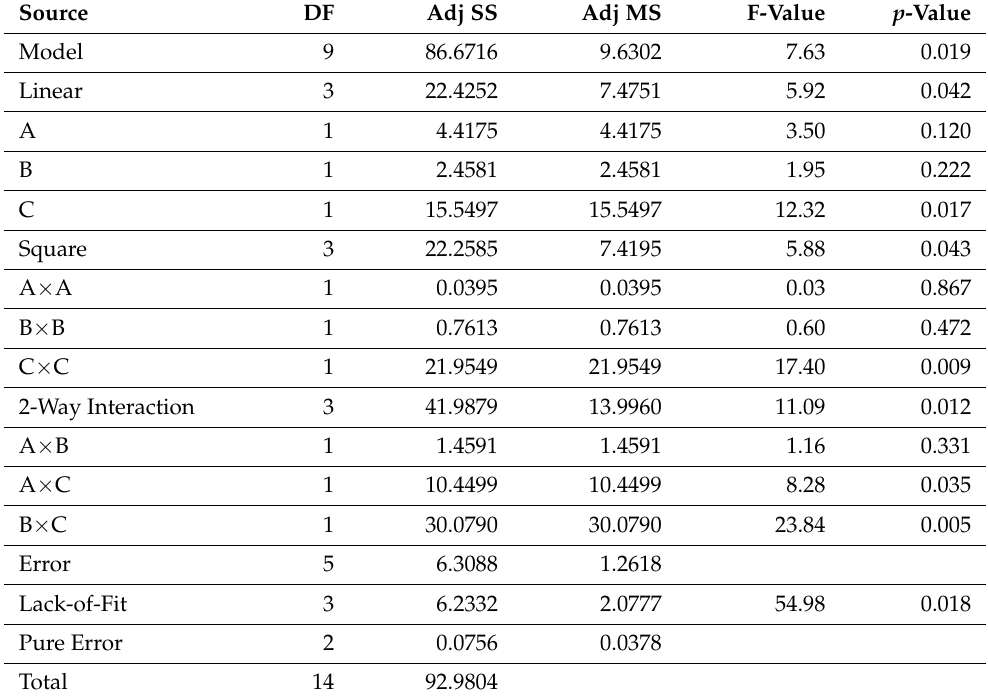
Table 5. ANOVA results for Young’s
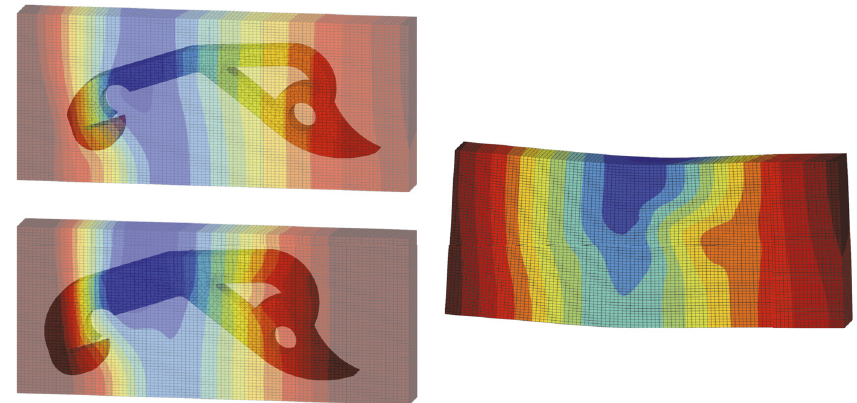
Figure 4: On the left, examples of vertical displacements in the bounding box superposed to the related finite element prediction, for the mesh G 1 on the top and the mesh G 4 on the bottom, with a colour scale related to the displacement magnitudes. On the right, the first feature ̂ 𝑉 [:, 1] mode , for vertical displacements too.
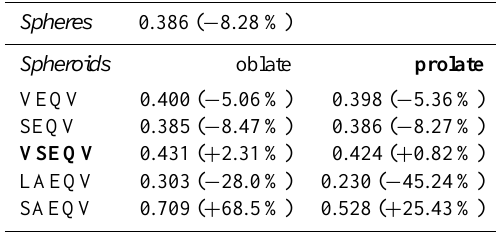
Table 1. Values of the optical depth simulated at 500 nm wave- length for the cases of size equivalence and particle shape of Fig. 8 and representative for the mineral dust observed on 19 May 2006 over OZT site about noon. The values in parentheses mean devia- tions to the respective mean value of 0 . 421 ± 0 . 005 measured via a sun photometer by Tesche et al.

☆ ☆ ☆ ☆

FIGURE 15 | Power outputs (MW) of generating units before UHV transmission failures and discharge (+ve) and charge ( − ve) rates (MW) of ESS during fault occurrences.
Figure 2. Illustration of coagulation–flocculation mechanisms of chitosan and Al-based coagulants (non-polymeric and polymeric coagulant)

☆ ☆ ☆ ☆

**EXERCISE**
Copy out, from the records above, every line that holds the string "Table".

**OUTPUT OF THE EXERCISE**
Table 5. ANOVA results for Young’s
Table 1. Values of the optical depth simulated at 500 nm wave- length for the cases of size equivalence and particle shape of Fig. 8 and representative for the mineral dust observed on 19 May 2006 over OZT site about noon. The values in parentheses mean devia- tions to the respective mean value of 0 . 421 ± 0 . 005 measured via a sun photometer by Tesche et al.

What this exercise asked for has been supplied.